Seitentext
....

Der nördlichste der sieben Gliedstaaten der Vereinigten Arabischen Emirate überzeugt mit einer recht dünn besiedelten Küste und einigen guten Strandhotels am Persischen Golf sowie der praktisch menschenleeren Al Wadi Wüste und den schroffen Felsen des Hadschar-Gebirges. Letzteres beschert dem Gebiet sogar einen relativ hohen Grundwasserspiegel, der den Anbau von Datteln und Orangen in Küstennähe ermöglicht und vereinzelten Sträuchern und Grasbüscheln ein karges Leben in der trockenen Wüste garantiert.
INFORMATIONEN
Anreise: Ab Frankfurt nonstop mit Emirates oder Lufthansa nach Dubai. Ab circa 400 Euro, www.emirates.com, www.lufthansa.com. Transfer im Minibus anderthalb Stunden.
Unterkunft: DoubleTree Hilton Resort & Spa Marjan Island, 5 Sterne, Strandlage mit Kidsclub. DZ mit Kinderbett und Frühstück für 2 Erwachsene, 1 Kind ab 95 Euro / Nacht, www.hiltonhotels.de.
Angebote: 1 Woche im Juni im Hilton Ras Al Khaimah Resort & Spa, 5 Sterne, Ü / F, inkl. Flügen, Transfers ab 510 Euro pro Person bei TUI, www.tui.com. Ähnliche Sommerspecials bieten bspw. FTI, www.fti.com, oder Alltours, www.alltours.de.
Wüste: Luxuriöse Poolvilla im familienfreundlichen Ritz-Carlton Al Wadi Desert, Sommerspecial ab 390 Euro / Nacht, diverse Wüstenaktivitäten optional buchbar, www.ritzcarlton.com.
Sommer-Rabatte für Familien: In den Sommermonaten von Mai bis September verschiedene Preisnachlässe für Familien: Zum Beispiel freie Kost und Logis für bis zu zwei Kinder unter 12 Jahren. de.rasalkhaimah.ae/ifoundrakde.

....

Ausgewählte Einträge
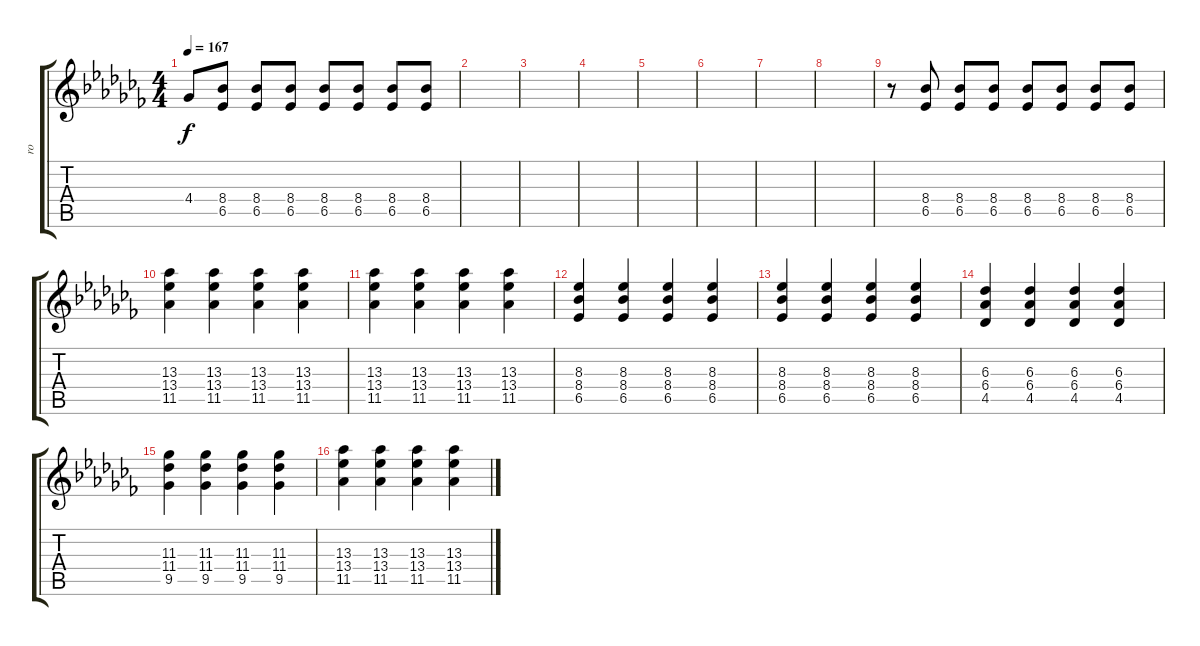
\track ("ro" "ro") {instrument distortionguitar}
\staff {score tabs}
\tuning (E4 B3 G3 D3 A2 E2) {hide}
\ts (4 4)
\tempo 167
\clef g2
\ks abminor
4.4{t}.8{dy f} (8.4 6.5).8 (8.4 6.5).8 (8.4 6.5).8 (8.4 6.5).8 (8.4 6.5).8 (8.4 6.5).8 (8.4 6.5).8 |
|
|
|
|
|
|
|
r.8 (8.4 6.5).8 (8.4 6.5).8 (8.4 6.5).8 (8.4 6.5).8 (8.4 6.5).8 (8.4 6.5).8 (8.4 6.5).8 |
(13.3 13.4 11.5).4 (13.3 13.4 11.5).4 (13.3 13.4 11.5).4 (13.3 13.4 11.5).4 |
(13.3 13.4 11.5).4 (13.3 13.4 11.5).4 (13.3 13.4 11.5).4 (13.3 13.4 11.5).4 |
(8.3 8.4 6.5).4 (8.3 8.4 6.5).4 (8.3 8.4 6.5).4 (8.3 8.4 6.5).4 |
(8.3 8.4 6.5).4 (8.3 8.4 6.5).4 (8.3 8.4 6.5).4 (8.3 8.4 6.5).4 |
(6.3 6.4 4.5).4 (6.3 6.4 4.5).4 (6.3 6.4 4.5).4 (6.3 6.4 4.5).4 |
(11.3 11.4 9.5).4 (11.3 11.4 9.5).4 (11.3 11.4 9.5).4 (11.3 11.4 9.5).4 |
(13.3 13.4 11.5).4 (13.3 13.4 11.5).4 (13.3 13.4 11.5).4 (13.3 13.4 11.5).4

....

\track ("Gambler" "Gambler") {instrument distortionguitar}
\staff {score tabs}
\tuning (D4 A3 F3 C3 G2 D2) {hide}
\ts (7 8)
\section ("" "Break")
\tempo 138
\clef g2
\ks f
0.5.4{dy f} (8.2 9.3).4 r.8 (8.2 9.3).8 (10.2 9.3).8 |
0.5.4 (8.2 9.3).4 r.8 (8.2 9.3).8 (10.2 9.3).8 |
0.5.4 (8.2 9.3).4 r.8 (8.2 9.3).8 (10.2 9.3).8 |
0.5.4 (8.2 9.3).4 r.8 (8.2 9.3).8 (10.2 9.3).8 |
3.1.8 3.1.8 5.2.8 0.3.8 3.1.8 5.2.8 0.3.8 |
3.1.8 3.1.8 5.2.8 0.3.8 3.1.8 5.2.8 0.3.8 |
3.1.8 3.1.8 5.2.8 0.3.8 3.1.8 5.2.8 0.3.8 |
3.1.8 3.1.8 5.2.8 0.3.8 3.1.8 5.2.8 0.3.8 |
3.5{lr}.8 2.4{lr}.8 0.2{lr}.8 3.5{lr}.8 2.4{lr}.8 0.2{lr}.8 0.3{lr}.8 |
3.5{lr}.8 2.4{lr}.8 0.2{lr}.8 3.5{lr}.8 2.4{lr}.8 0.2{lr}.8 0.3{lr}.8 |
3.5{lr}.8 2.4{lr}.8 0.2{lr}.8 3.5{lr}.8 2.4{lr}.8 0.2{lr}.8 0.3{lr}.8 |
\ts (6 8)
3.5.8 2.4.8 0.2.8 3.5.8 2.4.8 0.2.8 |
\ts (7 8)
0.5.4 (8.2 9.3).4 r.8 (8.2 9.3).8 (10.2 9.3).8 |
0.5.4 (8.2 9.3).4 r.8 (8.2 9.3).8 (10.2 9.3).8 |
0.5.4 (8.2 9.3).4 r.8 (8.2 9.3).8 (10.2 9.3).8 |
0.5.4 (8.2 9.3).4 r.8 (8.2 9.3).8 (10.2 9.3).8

....

Bitte bearbeiten
1: Kopiere aus dem Reisetext alles von „Unterkunft: DoubleTree Hilton“ bis hinunter zu „12 Jahren. de.rasalkhaimah.ae/ifoundrakde.“.
2: Stimmen diese Aussagen mit dem Reisetext überein? Antworte jeweils mit Ja oder Nein und zitiere die entscheidenden Worte wörtlich: (a) Der Transfer im Minibus dauert anderthalb Stunden. (b) Die Sommer-Rabatte für Familien gelten von Juni bis August. (c) Das DoubleTree Hilton Resort & Spa Marjan Island liegt in der Wüste.
3: Schreib den Reisetext über Ras Al Khaimah nach seinem letzten Satz weiter.

Antworten
1:
Unterkunft: DoubleTree Hilton Resort & Spa Marjan Island, 5 Sterne, Strandlage mit Kidsclub. DZ mit Kinderbett und Frühstück für 2 Erwachsene, 1 Kind ab 95 Euro / Nacht, www.hiltonhotels.de.
Angebote: 1 Woche im Juni im Hilton Ras Al Khaimah Resort & Spa, 5 Sterne, Ü / F, inkl. Flügen, Transfers ab 510 Euro pro Person bei TUI, www.tui.com. Ähnliche Sommerspecials bieten bspw. FTI, www.fti.com, oder Alltours, www.alltours.de.
Wüste: Luxuriöse Poolvilla im familienfreundlichen Ritz-Carlton Al Wadi Desert, Sommerspecial ab 390 Euro / Nacht, diverse Wüstenaktivitäten optional buchbar, www.ritzcarlton.com.
Sommer-Rabatte für Familien: In den Sommermonaten von Mai bis September verschiedene Preisnachlässe für Familien: Zum Beispiel freie Kost und Logis für bis zu zwei Kinder unter 12 Jahren. de.rasalkhaimah.ae/ifoundrakde.

2:
(a) Ja: „Transfer im Minibus anderthalb Stunden.“
(b) Nein: „In den Sommermonaten von Mai bis September verschiedene Preisnachlässe für Familien“
(c) Nein: „Strandlage mit Kidsclub“

3:
Auskünfte: auf Deutsch unter de.rasalkhaimah.ae
Eine überaus abwechslungsreiche Kulisse, bedenkt man, dass das kleine Herrschaftsgebiet nicht einmal doppelt so groß ist wie Berlin. Insgesamt liegt das landschaftlich schöne Emirat im Schatten der Glitzerwelten von Dubai und Abu Dhabi und konnte sich so noch etwas von seinem ursprünglichen orientalischen Charme bewahren. Was Einheimische und vor allem Urlauber sehr zu schätzen wissen. Außerdem sind die Preise deutlich günstiger als die der mächtigen südlichen Nachbarn. Das macht die Region besonders bei Familien beliebt.
Dafür müssen die allerdings hin und wieder auch in Kauf nehmen, dass Sachen nicht immer so funktionieren, wie sie eigentlich funktionieren sollten. Das kann durchaus seinen Charme haben, aber auch schon mal nerven. Wenn man beispielsweise einen Ausflug zu einer Perlfarm gebucht hat und der Fahrer abermals ohne georderten Kindersitz kommt, da die Information irgendwo unterwegs im Wüstensand versickert ist.
Die Exkursion zur Perlenfarm führt in einem kleinen Boot durch eine grüne mangrovenbewachsene Lagune – ein beliebter Tummelplatz für rosafarbene Flamingos. Zumindest im Winter. Im Hintergrund thront ganz sicher zu jeder Jahreszeit und seit Menschengedenken das beeindruckende Panorama des kargen Hadschar-Gebirges.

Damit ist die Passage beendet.